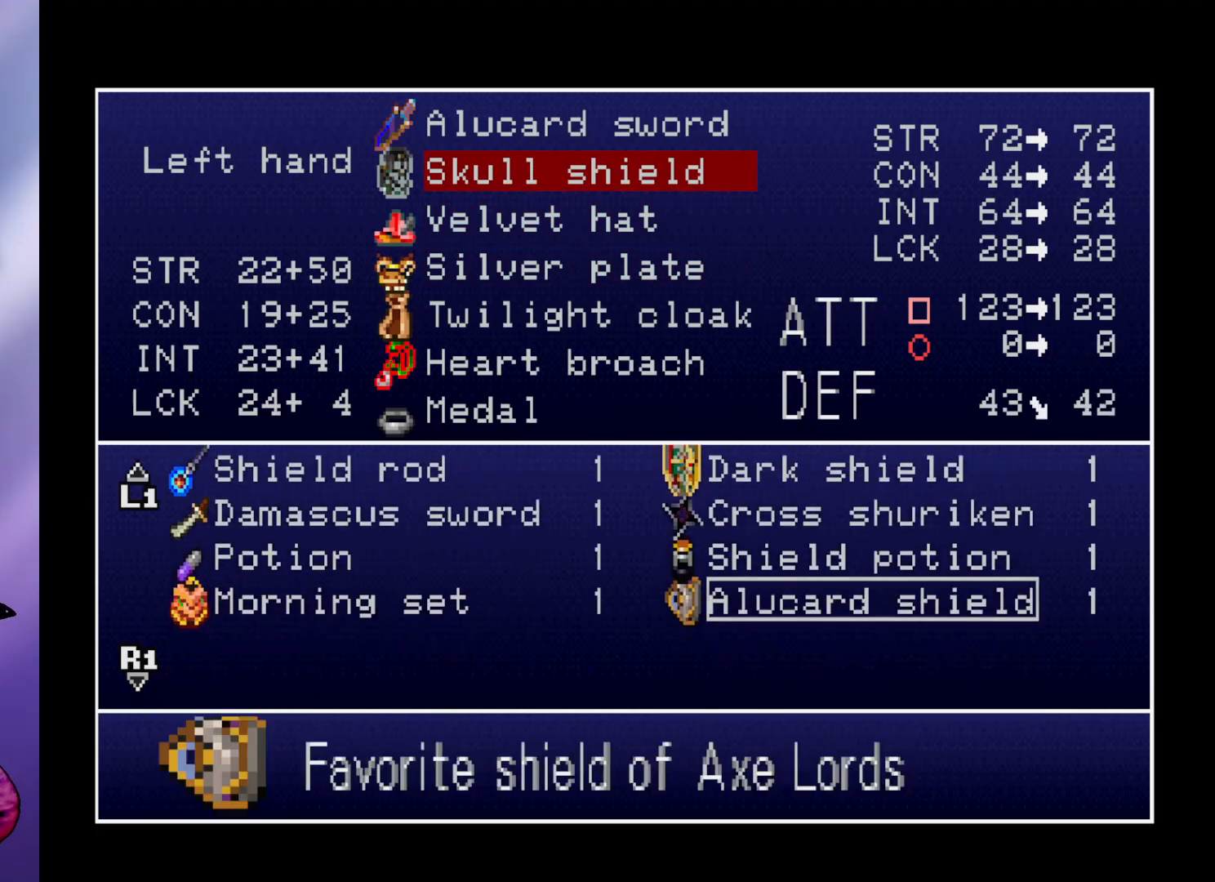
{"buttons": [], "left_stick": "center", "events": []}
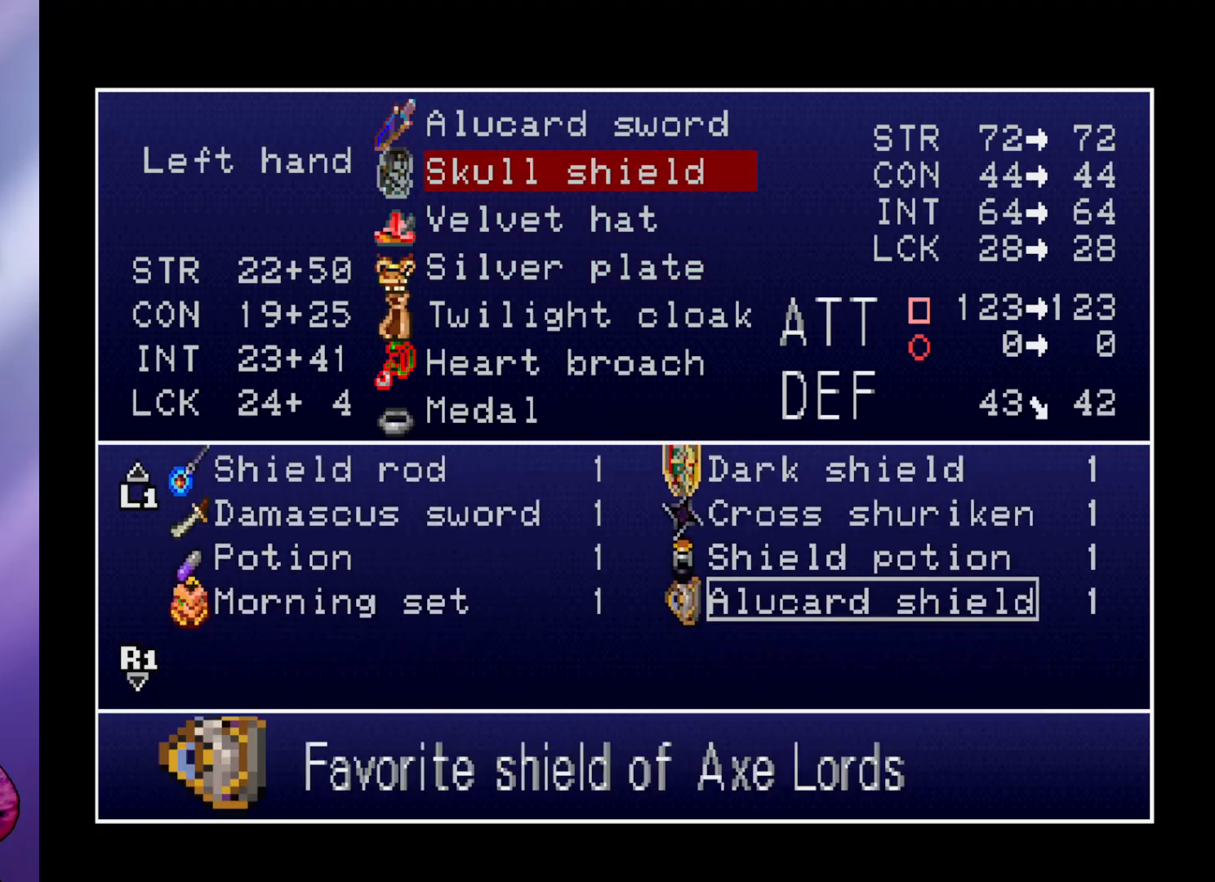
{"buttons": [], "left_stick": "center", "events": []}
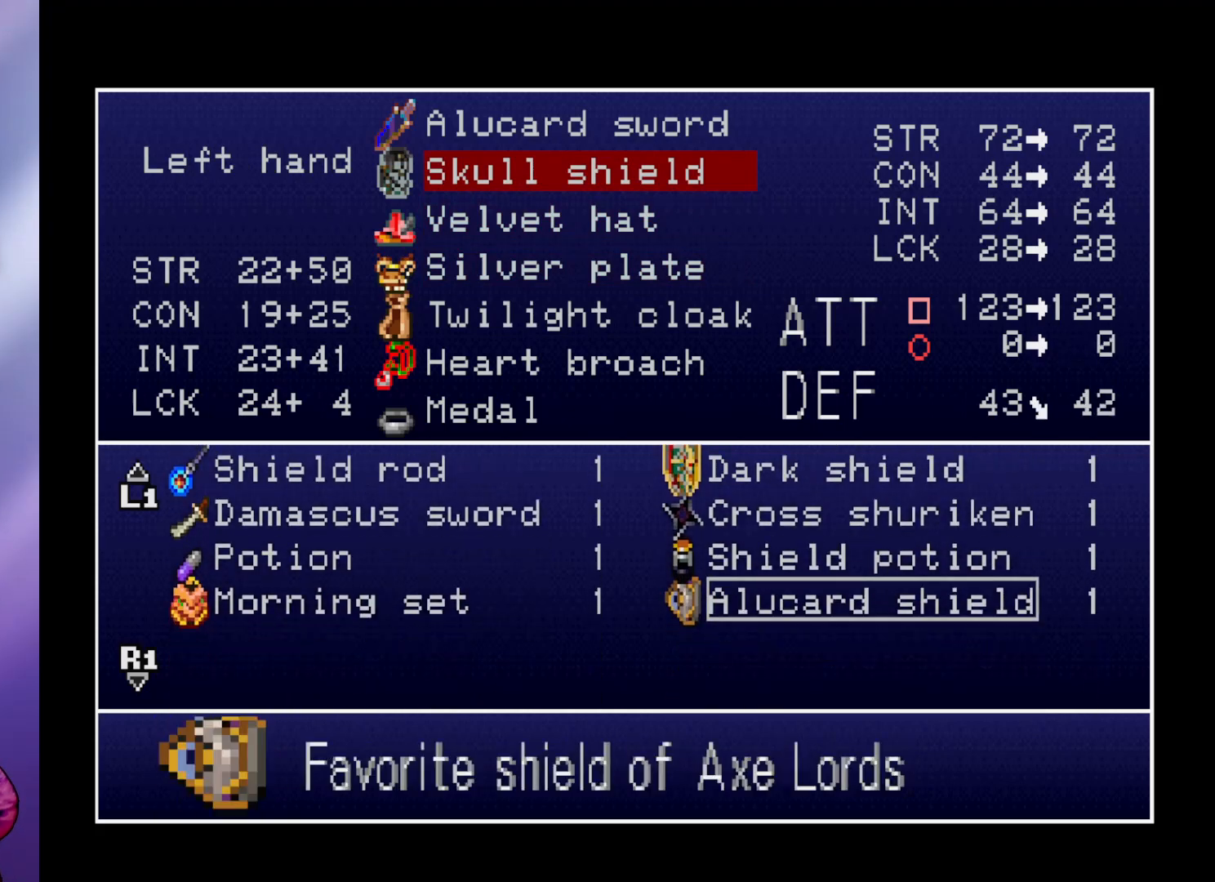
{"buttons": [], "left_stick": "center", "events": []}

###

* _ACTION ITEM_
The data must be reproduced exactly, and no picture may appear in the copy.

* _OUTPUT BELOW_
{"buttons": [], "left_stick": "center", "events": []}
{"buttons": [], "left_stick": "center", "events": []}
{"buttons": [], "left_stick": "center", "events": []}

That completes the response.